Posh-SecMod for Network Discovery
Posh-SecMod consists of a bundle of scripts dedicated to the task of network discovery: reviewing what outsiders can see on your network and revealing how this knowledge might be exploited. Its modules include tools for general network discovery, scanning system registries, database functions, and system auditing.

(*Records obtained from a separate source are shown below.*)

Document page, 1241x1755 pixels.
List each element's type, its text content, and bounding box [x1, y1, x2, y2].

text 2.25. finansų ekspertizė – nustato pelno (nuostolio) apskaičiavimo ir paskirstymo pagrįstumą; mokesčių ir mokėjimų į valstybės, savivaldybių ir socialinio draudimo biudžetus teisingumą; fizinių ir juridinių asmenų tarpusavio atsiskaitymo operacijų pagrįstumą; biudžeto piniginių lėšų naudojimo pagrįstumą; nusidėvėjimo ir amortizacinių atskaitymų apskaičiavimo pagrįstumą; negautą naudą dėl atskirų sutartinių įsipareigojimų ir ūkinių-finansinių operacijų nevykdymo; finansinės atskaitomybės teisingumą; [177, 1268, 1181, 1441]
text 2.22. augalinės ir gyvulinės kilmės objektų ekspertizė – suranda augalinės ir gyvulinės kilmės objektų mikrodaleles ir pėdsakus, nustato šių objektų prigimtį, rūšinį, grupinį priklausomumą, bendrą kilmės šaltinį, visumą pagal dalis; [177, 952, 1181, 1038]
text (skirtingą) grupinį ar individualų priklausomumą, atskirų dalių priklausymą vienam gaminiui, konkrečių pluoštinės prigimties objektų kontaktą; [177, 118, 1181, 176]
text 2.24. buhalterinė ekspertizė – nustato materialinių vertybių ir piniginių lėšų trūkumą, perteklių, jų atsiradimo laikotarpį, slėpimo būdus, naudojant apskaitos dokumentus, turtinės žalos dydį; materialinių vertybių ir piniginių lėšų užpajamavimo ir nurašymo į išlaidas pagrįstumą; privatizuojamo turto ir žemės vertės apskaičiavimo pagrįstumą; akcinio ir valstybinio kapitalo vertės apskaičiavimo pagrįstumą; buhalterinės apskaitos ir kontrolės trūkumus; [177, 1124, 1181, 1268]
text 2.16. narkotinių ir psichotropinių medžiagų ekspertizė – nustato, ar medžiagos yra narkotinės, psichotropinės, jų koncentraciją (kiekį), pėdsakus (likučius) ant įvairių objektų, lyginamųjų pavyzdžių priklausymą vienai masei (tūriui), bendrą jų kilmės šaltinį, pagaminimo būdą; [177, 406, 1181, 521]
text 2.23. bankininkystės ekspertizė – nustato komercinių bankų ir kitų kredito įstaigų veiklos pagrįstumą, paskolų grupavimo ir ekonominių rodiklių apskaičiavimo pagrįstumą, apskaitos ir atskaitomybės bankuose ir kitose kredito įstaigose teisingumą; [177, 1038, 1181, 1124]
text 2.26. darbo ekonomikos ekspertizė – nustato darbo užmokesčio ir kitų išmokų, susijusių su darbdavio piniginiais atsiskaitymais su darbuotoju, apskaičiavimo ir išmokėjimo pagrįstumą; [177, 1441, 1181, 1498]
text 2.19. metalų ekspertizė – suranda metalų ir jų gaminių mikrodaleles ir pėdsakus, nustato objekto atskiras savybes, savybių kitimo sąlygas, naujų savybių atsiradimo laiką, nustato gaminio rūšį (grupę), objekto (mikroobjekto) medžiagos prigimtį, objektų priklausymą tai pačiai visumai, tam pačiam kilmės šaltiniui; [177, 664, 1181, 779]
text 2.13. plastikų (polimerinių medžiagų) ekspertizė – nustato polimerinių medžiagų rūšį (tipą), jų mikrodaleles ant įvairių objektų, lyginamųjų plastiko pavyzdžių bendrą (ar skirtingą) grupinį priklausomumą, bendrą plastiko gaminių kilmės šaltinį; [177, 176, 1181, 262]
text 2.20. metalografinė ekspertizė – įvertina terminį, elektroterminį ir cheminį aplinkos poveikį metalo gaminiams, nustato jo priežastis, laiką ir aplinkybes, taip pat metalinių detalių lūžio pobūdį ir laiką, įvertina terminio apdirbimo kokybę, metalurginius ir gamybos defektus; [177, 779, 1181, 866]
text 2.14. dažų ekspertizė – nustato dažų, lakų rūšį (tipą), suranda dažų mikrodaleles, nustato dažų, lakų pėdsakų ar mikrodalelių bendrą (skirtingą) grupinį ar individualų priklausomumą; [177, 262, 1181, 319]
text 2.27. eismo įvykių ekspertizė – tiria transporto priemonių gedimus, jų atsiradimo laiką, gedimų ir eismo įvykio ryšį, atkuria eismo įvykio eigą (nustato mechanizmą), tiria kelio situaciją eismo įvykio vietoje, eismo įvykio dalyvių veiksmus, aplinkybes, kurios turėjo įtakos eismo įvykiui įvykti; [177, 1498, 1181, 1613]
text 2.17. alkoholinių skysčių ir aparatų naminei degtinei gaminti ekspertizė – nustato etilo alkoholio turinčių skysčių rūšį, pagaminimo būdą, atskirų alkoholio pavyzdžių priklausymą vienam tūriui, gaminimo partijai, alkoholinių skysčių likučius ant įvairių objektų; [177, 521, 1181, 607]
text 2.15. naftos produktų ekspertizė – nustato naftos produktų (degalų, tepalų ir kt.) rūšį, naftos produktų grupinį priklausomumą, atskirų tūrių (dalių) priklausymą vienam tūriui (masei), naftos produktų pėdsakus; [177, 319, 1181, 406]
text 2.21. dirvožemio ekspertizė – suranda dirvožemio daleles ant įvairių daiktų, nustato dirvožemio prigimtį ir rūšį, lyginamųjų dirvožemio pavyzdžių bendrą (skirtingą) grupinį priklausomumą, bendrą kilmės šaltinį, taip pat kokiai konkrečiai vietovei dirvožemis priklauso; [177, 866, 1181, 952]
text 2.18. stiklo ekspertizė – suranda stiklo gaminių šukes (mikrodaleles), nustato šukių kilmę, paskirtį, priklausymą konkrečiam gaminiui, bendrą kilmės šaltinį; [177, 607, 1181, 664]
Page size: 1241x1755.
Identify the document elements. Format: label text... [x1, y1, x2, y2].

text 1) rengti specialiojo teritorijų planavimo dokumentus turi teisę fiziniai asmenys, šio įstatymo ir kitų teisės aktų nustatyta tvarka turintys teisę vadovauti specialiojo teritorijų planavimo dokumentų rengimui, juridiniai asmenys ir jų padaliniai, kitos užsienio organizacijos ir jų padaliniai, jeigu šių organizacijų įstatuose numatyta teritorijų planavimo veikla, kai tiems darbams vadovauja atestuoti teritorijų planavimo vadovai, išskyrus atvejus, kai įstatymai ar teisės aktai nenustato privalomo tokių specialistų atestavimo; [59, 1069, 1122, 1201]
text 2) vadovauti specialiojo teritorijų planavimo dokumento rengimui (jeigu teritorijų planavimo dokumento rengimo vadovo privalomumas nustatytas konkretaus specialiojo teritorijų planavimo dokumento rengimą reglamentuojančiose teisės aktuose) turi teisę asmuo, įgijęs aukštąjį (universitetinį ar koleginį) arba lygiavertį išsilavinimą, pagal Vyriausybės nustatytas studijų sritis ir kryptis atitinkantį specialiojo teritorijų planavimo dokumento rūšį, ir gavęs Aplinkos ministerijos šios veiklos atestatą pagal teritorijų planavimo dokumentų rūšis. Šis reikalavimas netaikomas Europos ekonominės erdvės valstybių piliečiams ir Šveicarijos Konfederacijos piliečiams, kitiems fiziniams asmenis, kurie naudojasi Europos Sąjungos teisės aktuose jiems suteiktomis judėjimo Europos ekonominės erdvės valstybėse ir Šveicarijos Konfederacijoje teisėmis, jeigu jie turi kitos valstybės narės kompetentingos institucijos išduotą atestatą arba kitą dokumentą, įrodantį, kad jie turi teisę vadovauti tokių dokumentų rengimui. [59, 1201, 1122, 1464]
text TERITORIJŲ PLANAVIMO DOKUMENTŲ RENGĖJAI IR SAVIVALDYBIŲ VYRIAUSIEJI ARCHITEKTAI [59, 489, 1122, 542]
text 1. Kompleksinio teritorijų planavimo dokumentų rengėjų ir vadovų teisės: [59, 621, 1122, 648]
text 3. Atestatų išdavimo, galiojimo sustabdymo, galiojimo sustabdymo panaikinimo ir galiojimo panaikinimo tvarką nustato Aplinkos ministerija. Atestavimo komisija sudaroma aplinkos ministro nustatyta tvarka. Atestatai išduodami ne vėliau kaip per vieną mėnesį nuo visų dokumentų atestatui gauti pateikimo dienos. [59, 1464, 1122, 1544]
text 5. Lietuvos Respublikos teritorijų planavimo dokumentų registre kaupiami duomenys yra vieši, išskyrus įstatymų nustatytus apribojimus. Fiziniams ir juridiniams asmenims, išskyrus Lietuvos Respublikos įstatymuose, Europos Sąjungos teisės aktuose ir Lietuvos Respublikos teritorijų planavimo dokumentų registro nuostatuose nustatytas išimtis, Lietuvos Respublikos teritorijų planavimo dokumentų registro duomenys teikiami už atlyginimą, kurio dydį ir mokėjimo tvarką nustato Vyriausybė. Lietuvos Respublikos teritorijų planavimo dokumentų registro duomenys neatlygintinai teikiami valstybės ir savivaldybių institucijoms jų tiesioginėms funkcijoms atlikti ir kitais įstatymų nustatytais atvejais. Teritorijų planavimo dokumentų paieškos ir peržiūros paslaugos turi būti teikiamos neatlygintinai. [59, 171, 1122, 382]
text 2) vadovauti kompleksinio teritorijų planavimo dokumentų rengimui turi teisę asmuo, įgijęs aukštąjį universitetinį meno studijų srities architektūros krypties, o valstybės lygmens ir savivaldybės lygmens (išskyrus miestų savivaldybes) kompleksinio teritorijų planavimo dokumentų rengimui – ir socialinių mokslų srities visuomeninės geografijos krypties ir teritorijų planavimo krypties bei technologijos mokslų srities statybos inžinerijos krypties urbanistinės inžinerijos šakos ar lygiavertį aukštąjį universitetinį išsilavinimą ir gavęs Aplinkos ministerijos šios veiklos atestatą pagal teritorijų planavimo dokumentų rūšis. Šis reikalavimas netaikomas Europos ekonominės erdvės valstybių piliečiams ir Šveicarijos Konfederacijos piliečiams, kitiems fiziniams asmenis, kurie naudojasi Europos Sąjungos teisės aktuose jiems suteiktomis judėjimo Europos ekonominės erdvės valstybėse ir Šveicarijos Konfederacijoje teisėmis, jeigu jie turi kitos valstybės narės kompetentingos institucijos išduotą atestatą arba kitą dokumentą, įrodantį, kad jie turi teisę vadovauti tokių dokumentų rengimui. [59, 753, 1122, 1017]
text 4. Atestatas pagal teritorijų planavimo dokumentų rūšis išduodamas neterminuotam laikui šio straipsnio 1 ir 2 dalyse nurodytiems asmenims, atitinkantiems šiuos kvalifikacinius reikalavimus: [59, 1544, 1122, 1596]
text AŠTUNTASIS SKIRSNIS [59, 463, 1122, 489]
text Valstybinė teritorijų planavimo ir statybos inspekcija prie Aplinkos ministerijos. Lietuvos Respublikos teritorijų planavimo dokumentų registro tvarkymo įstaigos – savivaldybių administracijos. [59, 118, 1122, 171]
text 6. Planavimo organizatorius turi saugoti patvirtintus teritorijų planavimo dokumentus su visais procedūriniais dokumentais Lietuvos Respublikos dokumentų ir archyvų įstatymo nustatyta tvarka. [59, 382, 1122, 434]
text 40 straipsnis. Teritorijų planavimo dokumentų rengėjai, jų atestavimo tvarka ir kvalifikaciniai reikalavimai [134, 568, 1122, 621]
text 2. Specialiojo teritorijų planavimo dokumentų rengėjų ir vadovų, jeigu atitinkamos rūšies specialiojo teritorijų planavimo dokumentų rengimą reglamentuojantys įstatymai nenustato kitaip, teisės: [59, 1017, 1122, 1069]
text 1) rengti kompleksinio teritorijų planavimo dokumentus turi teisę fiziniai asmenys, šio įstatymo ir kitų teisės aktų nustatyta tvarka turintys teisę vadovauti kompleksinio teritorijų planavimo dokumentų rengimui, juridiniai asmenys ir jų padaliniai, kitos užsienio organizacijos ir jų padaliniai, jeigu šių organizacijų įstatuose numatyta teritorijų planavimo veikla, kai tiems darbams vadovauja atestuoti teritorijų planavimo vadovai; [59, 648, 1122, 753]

MicroBurst for Cloud Protection
MicroBurst consists of a collection of PowerShell scripts that can be used for the security penetration testing of Azure cloud deployments. The scripts support Azure Services discovery, weak configuration auditing, and post-exploitation actions, such as credential dumping.
With an installation of PowerShell 5.x in place—and the judicious use of customized scripts—it’s possible to enjoy enhanced system logging and to securely automate your Windows 7 network environment.